Problem description:
Each entry below must be given again word for word, with no pictures.

Indoor object tracking data:
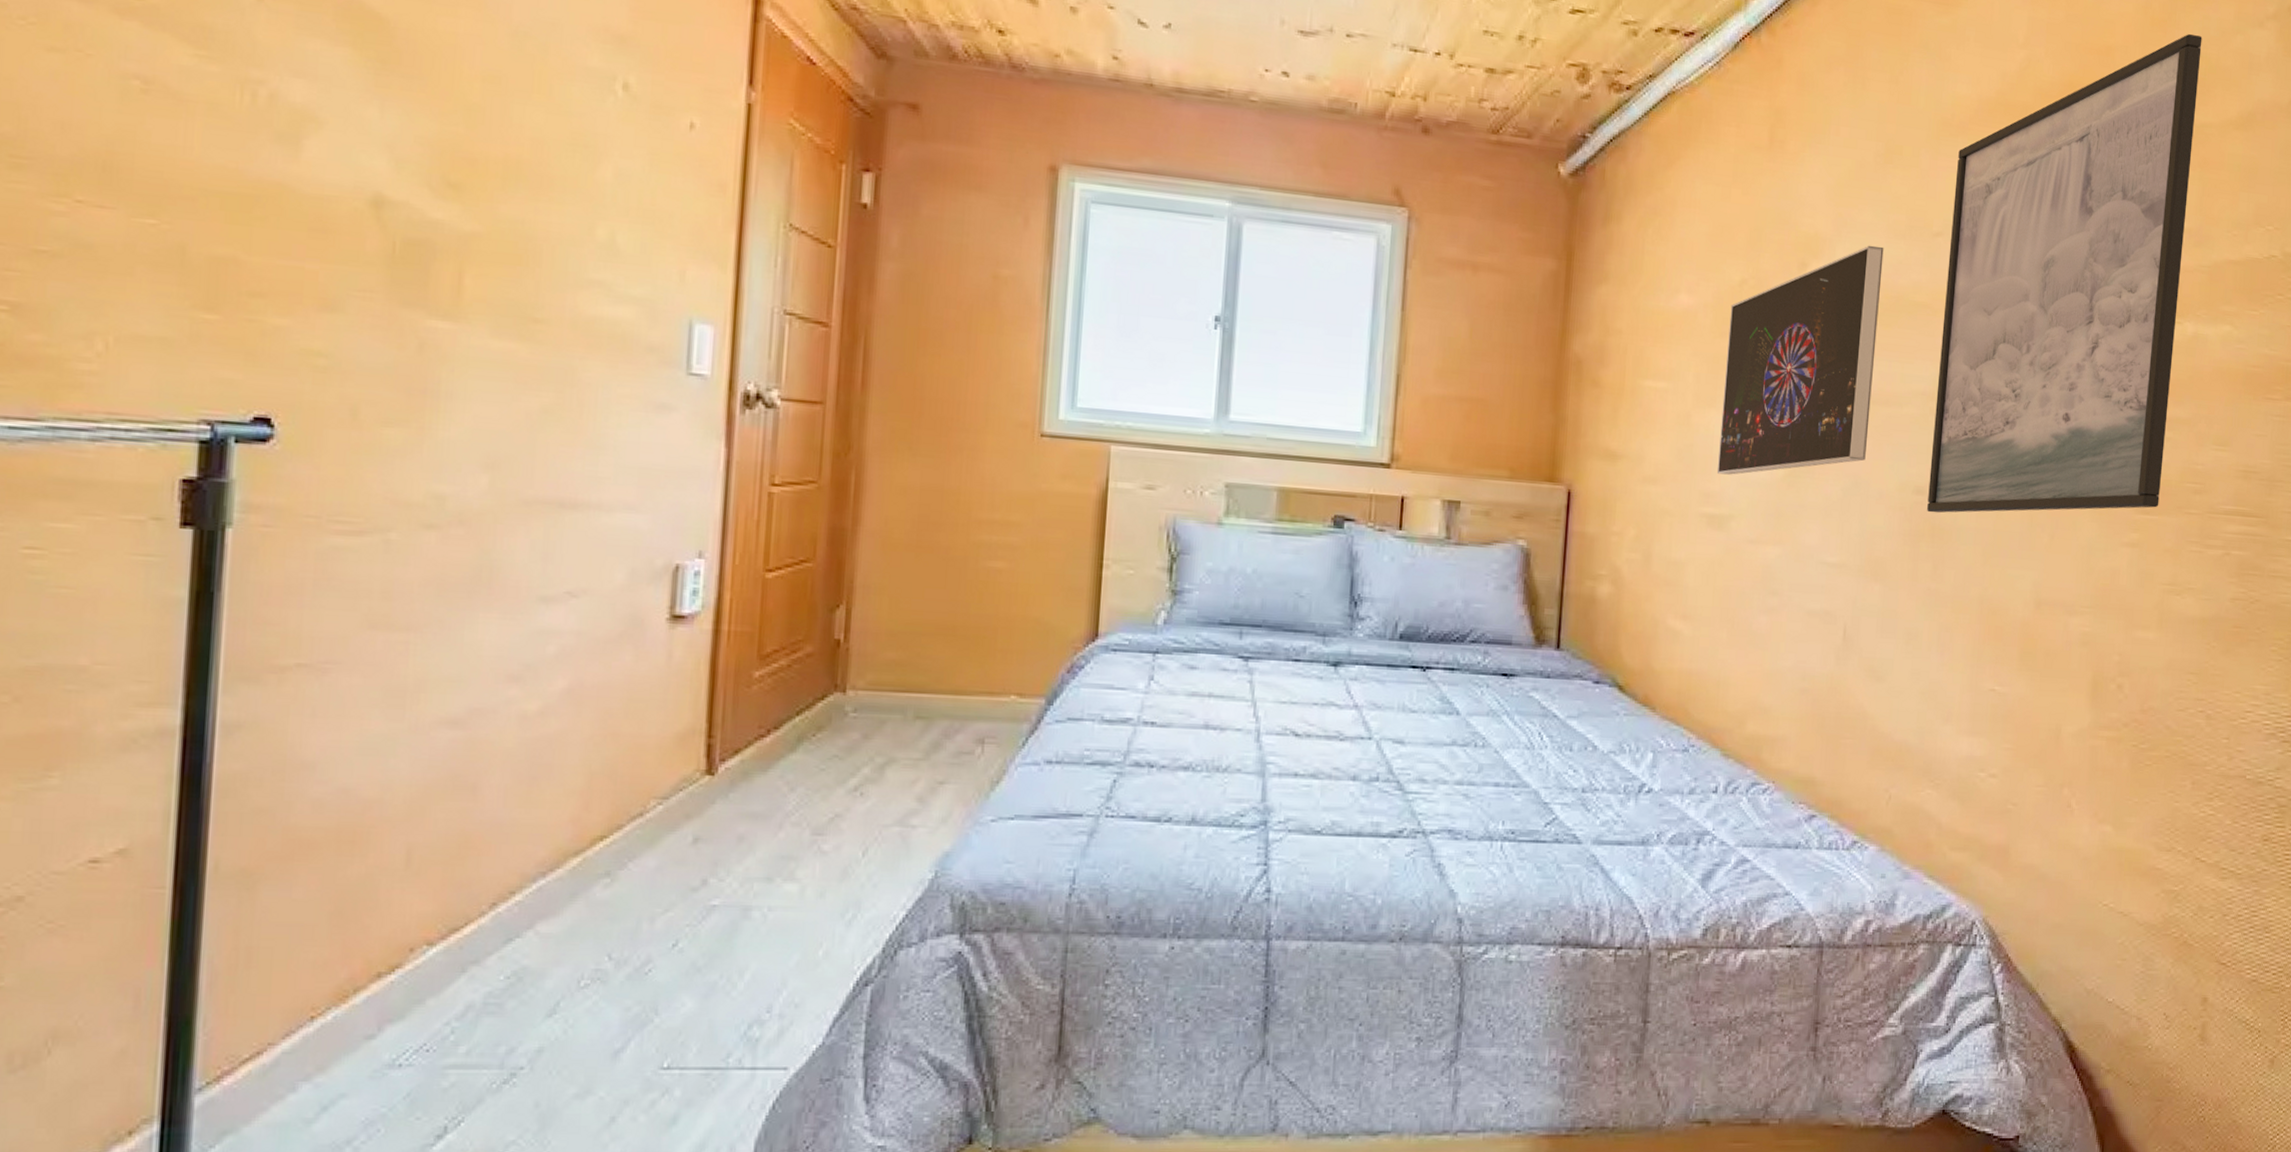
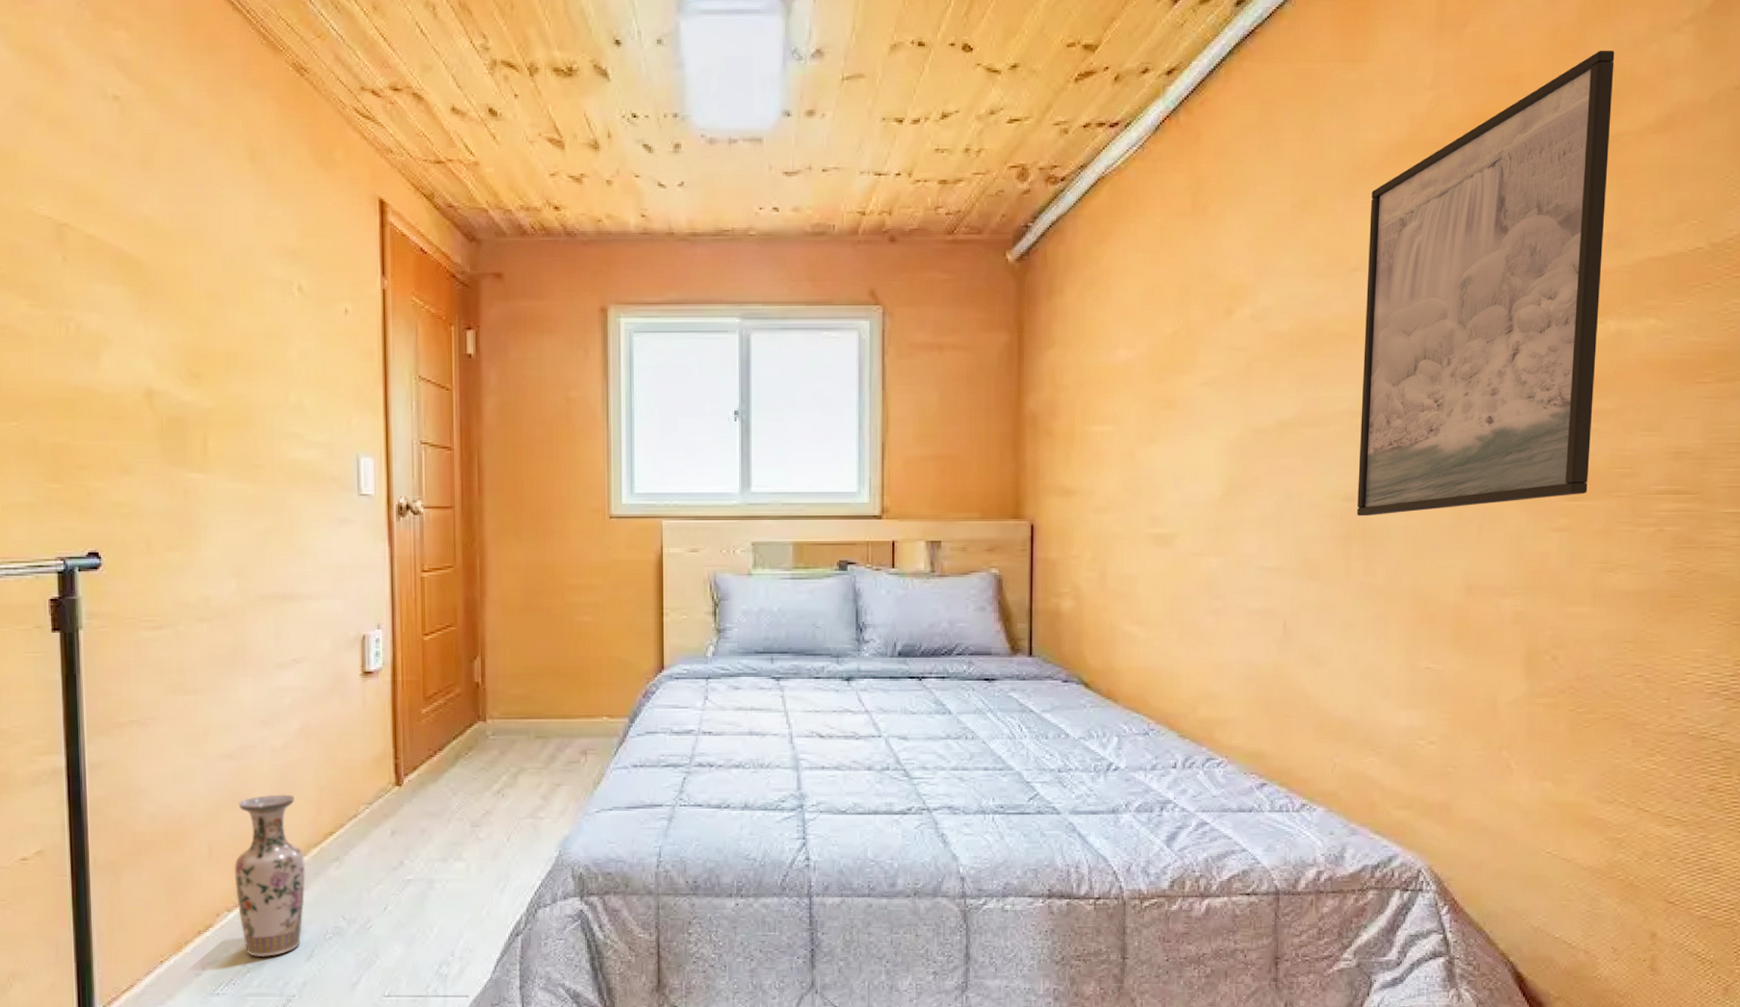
vase: none [443,779,559,1013] -> present [234,794,306,958]
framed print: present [1716,245,1884,475] -> none [1160,287,1304,499]

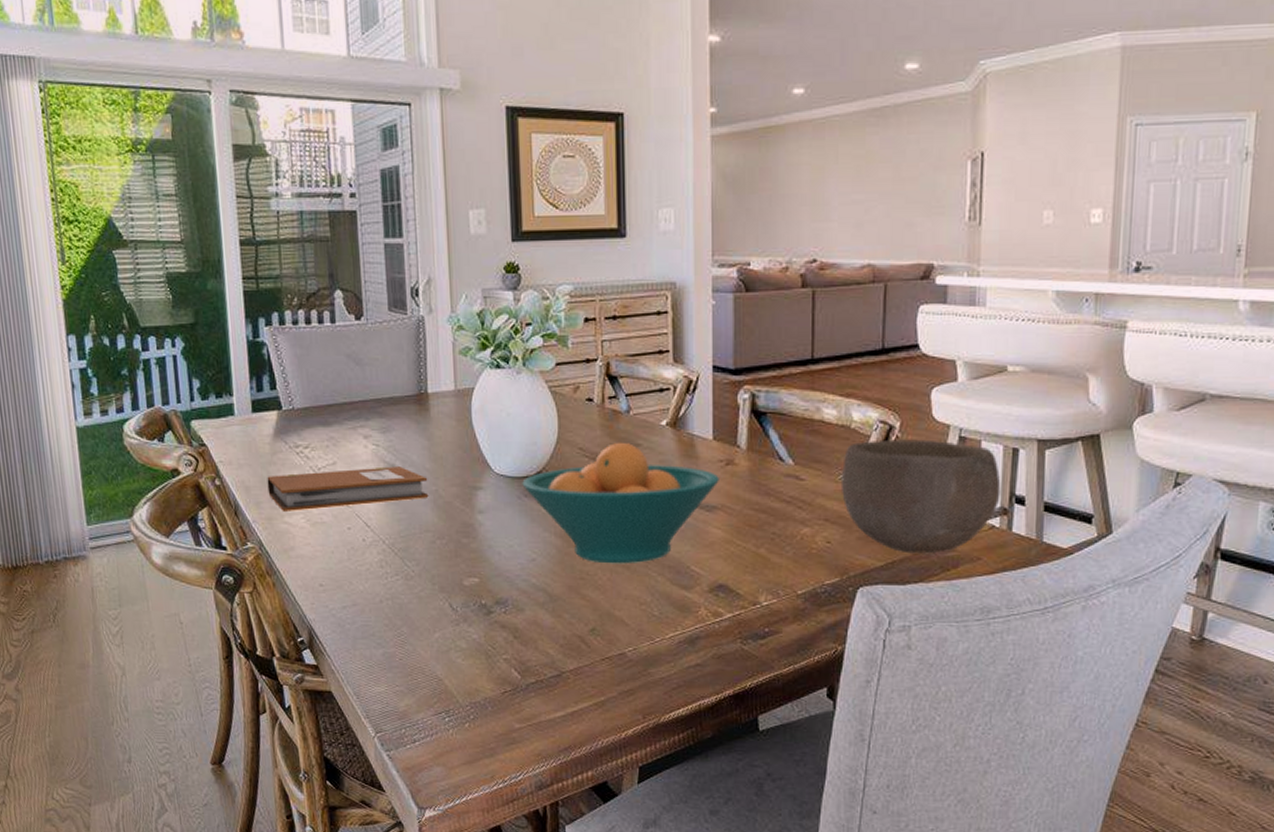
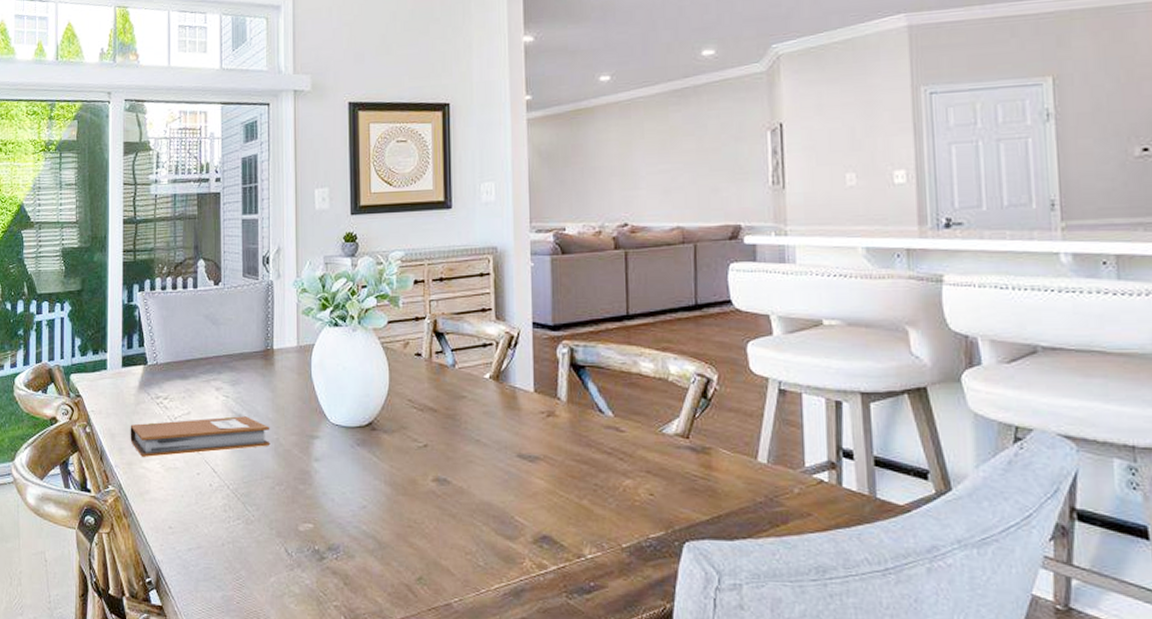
fruit bowl: present [522,442,719,564] -> none [355,394,541,513]
bowl: present [842,439,1001,554] -> none [662,392,827,509]

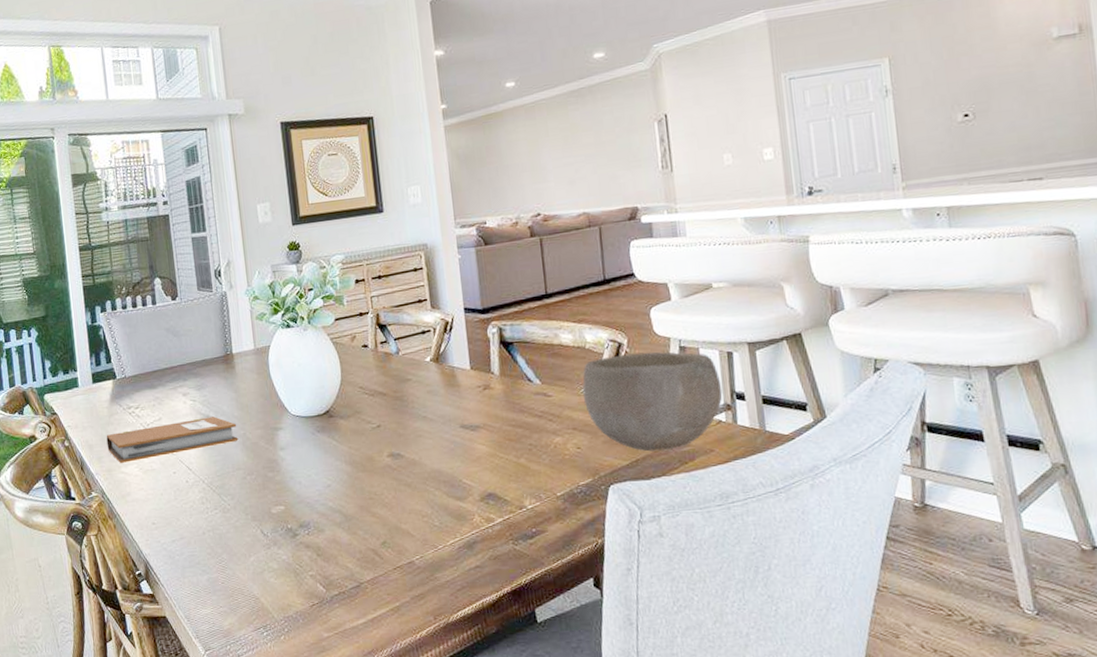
bowl: none [662,392,827,509] -> present [582,351,723,452]

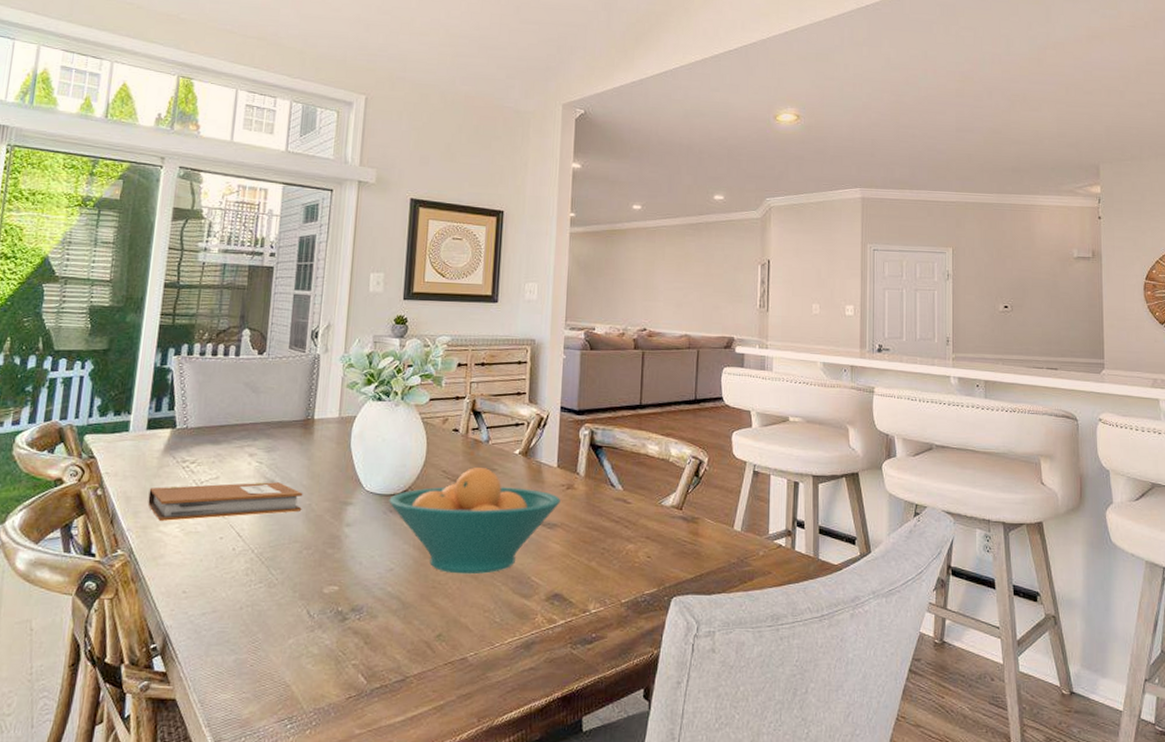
fruit bowl: none [314,378,479,484] -> present [389,466,561,575]
bowl: present [582,351,723,452] -> none [661,471,786,568]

Answer for this exercise:
vase: none [443,779,559,1013] -> present [234,794,306,958]
framed print: present [1716,245,1884,475] -> none [1160,287,1304,499]

fruit bowl: present [522,442,719,564] -> none [355,394,541,513]
bowl: present [842,439,1001,554] -> none [662,392,827,509]

bowl: none [662,392,827,509] -> present [582,351,723,452]

fruit bowl: none [314,378,479,484] -> present [389,466,561,575]
bowl: present [582,351,723,452] -> none [661,471,786,568]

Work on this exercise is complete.